[Saved data entries]
------------

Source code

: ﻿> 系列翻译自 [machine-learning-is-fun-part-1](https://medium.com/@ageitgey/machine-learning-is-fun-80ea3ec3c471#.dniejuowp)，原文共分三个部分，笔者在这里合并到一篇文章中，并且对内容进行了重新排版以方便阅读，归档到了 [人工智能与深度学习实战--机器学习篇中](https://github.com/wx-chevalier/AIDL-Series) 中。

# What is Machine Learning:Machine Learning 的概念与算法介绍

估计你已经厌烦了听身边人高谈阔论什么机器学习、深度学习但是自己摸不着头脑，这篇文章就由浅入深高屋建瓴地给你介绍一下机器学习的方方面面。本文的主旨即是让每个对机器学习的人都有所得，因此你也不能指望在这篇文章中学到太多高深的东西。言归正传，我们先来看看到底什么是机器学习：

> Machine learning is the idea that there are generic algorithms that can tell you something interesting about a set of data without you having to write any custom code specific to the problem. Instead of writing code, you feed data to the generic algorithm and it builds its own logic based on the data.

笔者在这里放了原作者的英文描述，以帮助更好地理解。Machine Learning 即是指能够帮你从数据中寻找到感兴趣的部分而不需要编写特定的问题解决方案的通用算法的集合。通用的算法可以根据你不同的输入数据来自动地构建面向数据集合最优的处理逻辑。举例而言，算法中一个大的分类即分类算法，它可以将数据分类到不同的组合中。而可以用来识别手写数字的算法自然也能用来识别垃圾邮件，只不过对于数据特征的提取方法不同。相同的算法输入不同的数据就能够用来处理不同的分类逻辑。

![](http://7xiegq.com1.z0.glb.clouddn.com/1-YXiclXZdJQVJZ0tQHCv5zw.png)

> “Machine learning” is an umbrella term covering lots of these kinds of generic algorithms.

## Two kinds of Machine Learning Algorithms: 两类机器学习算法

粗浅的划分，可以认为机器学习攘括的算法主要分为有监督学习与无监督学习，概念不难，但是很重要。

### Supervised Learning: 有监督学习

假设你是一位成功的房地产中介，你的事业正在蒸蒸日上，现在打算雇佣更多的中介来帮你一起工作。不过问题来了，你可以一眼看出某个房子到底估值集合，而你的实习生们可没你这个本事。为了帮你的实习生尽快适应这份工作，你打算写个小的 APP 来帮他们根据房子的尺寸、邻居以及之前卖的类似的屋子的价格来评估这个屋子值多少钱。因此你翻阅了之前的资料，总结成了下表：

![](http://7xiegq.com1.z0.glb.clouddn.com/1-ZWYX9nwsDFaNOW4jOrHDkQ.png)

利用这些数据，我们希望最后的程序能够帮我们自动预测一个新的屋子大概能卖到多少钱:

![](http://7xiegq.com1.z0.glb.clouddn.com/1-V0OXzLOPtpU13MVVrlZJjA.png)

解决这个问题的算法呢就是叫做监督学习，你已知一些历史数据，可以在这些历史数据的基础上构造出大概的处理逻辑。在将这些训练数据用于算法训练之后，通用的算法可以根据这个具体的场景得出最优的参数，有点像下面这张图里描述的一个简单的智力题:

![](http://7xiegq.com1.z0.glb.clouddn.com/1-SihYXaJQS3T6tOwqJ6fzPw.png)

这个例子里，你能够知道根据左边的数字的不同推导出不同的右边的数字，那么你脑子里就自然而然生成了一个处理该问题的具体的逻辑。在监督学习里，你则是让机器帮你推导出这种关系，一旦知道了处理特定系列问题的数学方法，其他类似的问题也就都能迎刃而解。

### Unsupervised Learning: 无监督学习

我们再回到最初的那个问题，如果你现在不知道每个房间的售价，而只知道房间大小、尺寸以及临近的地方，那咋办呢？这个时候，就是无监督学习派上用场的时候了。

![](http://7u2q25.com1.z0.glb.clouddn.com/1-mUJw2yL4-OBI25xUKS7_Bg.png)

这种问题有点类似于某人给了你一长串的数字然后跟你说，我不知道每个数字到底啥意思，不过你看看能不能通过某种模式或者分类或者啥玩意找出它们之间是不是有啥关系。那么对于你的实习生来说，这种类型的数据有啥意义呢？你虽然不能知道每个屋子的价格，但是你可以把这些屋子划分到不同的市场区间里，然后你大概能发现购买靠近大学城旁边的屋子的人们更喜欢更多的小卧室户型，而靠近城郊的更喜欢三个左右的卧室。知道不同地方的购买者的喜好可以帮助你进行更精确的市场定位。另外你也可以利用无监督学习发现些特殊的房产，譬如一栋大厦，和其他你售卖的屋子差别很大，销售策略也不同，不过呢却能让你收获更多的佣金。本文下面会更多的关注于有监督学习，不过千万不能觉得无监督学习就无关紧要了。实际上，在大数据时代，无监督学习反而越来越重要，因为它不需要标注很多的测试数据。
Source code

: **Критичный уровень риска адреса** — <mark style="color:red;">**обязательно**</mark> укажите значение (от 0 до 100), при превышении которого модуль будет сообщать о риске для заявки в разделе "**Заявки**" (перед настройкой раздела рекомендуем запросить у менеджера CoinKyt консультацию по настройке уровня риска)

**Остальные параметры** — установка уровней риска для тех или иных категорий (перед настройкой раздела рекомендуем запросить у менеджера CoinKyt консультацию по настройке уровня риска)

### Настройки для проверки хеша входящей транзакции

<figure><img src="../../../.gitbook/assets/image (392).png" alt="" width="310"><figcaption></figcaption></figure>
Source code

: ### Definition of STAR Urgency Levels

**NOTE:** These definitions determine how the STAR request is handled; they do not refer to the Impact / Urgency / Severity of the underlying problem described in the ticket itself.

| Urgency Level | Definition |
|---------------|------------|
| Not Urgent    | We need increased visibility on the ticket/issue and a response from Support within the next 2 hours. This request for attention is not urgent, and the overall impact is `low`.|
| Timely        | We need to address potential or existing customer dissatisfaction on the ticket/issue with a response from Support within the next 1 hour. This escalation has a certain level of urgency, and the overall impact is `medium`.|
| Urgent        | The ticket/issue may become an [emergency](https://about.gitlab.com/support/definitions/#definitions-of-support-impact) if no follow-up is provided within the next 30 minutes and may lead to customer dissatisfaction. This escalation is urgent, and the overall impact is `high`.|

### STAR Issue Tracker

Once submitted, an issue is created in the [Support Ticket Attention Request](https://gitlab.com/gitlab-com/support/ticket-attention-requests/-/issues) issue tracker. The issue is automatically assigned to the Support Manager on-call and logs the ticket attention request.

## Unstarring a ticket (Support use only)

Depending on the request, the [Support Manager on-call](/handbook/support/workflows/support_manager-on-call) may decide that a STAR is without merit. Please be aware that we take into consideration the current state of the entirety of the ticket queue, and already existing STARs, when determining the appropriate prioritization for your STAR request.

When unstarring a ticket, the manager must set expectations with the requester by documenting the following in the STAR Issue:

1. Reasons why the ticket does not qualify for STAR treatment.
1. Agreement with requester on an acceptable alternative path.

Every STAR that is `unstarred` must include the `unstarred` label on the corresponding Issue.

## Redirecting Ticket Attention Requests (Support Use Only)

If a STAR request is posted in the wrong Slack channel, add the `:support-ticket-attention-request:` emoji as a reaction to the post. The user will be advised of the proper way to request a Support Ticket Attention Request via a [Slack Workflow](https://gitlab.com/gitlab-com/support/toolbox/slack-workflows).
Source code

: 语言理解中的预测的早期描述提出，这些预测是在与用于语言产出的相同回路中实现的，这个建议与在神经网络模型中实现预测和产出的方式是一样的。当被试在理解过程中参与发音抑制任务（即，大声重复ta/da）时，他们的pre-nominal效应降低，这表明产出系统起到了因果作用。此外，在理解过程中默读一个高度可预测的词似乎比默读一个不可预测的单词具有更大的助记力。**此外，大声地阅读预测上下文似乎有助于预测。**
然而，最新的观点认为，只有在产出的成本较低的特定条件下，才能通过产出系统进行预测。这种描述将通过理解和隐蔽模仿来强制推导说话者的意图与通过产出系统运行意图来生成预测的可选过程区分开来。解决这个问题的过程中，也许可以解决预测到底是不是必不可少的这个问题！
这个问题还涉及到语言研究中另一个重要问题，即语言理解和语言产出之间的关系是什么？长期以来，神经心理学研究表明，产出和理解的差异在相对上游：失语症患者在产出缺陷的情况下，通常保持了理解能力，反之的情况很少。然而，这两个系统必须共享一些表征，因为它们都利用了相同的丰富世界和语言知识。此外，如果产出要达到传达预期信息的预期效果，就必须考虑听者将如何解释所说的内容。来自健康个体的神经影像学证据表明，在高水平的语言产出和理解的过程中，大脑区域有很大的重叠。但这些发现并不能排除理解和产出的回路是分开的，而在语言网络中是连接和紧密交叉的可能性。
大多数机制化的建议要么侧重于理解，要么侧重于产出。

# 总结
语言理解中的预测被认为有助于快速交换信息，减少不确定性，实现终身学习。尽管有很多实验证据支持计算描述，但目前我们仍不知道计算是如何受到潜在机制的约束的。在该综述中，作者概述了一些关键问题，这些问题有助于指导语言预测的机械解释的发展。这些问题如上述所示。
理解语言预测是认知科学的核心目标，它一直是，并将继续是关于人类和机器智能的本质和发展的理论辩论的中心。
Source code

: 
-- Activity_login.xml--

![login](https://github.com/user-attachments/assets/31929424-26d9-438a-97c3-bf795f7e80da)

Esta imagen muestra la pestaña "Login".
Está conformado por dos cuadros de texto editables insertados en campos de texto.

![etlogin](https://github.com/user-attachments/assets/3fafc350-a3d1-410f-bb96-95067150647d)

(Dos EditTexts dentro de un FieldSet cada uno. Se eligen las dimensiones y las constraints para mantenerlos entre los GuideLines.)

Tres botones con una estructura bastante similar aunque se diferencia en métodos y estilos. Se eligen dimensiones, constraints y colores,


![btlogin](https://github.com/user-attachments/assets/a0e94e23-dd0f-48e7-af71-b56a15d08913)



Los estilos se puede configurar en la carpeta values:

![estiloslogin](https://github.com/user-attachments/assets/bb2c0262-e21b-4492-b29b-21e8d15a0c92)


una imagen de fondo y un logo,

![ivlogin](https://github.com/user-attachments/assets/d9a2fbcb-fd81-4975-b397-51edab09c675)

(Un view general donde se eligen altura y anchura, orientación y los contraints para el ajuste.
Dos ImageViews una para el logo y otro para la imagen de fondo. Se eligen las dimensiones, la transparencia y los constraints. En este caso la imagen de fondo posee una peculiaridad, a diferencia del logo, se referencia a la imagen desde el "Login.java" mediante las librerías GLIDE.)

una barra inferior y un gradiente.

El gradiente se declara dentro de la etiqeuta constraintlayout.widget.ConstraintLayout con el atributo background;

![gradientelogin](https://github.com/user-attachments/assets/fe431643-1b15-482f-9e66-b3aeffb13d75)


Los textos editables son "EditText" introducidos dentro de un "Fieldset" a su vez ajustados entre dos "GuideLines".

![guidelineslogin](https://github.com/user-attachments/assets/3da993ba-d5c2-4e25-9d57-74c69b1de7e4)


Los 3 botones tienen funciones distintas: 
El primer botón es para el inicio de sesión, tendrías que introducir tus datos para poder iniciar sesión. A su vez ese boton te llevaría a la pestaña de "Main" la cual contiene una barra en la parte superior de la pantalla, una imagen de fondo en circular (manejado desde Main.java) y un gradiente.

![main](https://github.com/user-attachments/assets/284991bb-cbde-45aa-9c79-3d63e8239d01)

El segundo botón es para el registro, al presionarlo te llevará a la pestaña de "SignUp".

------------

Begin at the line that has "Level | Definition |" and stop after the line that has "We need increased", then rewrite those lines with "visibility" changed to "oversight" and nothing else altered.

| Urgency Level | Definition |
|---------------|------------|
| Not Urgent    | We need increased oversight on the ticket/issue and a response from Support within the next 2 hours. This request for attention is not urgent, and the overall impact is `low`.|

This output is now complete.